Furthermore, in prepping voters for the torrent of misery likely coming our way over the next five years, Sunak revealed a truth that most politicians are usually unwilling to. The vast majority of what decides our fate – geopolitical crises, economic downturns, the quality of the weather – are beyond the control of those we elect. Why admit just how powerless they are? Events, dear boy…
Because most politicians are in denial about their pointlessness, they struggle to brandish the little power they actually possess. Didn’t you know? Leaking to Harry Cole is 90 per cent of the job. Through his honesty, intellect, and sheer doggedness, Sunak is one of the few who might have cut through this madness. Yesterday we saw the premier he might once have had the chance to be.

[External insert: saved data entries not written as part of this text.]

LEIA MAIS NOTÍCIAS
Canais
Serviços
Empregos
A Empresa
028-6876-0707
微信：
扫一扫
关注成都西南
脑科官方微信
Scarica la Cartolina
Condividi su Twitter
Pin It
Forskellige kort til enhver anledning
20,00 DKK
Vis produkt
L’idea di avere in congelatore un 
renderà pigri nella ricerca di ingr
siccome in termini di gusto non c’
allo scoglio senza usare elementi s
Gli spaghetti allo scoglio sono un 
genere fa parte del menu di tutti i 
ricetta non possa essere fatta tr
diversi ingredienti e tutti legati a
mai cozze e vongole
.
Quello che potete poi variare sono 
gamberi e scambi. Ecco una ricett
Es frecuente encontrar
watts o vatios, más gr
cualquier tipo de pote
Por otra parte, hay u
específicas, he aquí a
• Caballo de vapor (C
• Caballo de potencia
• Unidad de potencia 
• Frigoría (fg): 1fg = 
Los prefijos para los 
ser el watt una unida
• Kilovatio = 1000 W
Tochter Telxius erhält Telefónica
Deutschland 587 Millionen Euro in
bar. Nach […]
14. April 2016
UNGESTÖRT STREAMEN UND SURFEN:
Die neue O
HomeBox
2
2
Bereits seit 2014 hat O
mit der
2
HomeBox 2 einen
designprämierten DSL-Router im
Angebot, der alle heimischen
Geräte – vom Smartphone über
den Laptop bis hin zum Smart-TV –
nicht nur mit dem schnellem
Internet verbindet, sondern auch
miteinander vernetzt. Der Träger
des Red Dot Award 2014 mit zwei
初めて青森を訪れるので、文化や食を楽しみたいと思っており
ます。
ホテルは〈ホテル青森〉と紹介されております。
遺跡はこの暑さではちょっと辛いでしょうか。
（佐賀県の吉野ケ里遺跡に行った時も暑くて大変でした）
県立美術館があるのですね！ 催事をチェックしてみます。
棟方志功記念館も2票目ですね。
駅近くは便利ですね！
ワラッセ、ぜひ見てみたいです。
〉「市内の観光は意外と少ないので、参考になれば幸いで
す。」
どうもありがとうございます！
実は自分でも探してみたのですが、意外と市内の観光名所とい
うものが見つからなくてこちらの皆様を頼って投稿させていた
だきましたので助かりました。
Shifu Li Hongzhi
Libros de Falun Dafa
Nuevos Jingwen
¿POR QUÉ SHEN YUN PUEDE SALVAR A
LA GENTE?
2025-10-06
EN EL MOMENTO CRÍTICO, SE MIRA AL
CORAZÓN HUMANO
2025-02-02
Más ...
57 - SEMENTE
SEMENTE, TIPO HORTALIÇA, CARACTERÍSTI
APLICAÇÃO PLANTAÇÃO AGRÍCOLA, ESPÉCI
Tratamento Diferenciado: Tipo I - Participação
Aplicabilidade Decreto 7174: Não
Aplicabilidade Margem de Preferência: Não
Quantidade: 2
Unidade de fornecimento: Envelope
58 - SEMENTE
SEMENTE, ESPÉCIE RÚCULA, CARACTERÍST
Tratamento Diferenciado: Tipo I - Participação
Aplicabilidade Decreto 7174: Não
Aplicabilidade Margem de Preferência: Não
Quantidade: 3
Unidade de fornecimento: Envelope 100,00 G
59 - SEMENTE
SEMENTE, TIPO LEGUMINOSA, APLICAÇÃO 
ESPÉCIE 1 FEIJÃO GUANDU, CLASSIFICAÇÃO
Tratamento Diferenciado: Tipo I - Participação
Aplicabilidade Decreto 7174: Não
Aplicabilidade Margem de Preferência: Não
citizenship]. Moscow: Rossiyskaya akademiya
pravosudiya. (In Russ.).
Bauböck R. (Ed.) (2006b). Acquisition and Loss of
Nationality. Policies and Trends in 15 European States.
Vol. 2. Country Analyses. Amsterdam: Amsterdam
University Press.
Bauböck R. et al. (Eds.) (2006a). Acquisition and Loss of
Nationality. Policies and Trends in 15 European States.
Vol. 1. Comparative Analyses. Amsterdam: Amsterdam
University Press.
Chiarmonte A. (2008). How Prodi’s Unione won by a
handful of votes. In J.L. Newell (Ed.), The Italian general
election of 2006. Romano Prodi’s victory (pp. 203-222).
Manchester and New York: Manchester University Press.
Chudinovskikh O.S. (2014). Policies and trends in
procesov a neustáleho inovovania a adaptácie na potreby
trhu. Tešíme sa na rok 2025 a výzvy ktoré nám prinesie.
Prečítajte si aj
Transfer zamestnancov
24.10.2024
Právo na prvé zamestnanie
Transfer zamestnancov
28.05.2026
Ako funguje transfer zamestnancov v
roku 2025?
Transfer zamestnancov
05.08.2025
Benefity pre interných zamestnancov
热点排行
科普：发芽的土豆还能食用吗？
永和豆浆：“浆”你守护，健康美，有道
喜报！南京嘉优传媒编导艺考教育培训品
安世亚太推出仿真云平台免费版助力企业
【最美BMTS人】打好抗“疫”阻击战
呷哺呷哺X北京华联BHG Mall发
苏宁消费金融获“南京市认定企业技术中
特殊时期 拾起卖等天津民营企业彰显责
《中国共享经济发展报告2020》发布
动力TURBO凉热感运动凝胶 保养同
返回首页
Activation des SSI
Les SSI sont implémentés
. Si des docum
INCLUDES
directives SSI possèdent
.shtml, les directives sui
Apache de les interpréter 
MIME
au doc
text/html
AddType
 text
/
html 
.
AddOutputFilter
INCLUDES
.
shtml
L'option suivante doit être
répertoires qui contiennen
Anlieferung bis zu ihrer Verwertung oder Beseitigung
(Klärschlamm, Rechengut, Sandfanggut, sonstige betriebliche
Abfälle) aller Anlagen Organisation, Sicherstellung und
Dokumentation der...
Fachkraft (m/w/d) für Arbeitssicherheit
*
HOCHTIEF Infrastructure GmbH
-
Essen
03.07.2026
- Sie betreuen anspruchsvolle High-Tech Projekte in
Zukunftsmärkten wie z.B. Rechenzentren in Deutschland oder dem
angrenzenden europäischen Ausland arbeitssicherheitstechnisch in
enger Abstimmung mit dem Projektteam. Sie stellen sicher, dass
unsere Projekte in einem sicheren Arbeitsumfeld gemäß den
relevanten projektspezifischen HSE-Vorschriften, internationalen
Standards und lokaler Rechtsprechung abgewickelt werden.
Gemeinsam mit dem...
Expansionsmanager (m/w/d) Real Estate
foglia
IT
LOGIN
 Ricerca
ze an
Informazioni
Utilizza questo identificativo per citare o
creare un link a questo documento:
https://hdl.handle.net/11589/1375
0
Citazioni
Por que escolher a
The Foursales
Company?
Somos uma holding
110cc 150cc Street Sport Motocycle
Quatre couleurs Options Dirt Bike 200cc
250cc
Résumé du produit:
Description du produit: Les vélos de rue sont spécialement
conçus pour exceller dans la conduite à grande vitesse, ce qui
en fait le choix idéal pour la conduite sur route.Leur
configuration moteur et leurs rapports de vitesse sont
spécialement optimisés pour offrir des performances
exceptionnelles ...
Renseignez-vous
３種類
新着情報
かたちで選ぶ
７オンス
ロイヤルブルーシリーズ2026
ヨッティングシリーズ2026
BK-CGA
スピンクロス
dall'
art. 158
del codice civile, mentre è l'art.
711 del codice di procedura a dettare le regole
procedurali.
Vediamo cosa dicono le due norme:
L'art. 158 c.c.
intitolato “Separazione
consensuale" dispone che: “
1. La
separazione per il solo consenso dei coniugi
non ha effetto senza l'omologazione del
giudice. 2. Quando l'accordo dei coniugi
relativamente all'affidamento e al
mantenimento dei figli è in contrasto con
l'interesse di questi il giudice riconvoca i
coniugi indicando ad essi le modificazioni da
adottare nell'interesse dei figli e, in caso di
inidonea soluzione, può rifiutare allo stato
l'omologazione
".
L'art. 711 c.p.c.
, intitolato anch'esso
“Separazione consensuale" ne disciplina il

But none of us choose the hand we’re dealt. After his retirement, Otto von Bismarck said that “positive undertakings in politics are extraordinarily difficult, and when they succeed, one should thank God that they led to a boon and not find fault with trivialities.” The best case for Sunak back in 2022 was that he was not Liz Truss. He is still the best choice for the party – and the country.
For all the mud one has to fling at the Prime Minister as part of this job, I would still rather a Conservative government led by him, Cameron, and Jeremy Hunt than one of Starmer, Lammy, and Rachel Reeves. I would trust him more to navigate the choppy waters ahead than a Labour party that still can’t believe its luck, has no idea what it wants to do, and will say anything to be elected.
If politics is “the art of the possible, the attainable – the art of the next best“, the choice is as clear as the Prime Minister made it yesterday. Ignore the noises off. Either Sunak will be in Number 10, or Starmer will be. If you want to avoid the latter, vote for the former. Neither might be able to survive the coming tidal wave. There is no Winston Churchill to hand. Sunak is the best we have.
If nothing else, he was right to say that things can only get worse, regardless of which party is in power. But on why on Earth should voters listen? Better to live in blissful ignorances, than have to make honest choices. Into the valley we will ride.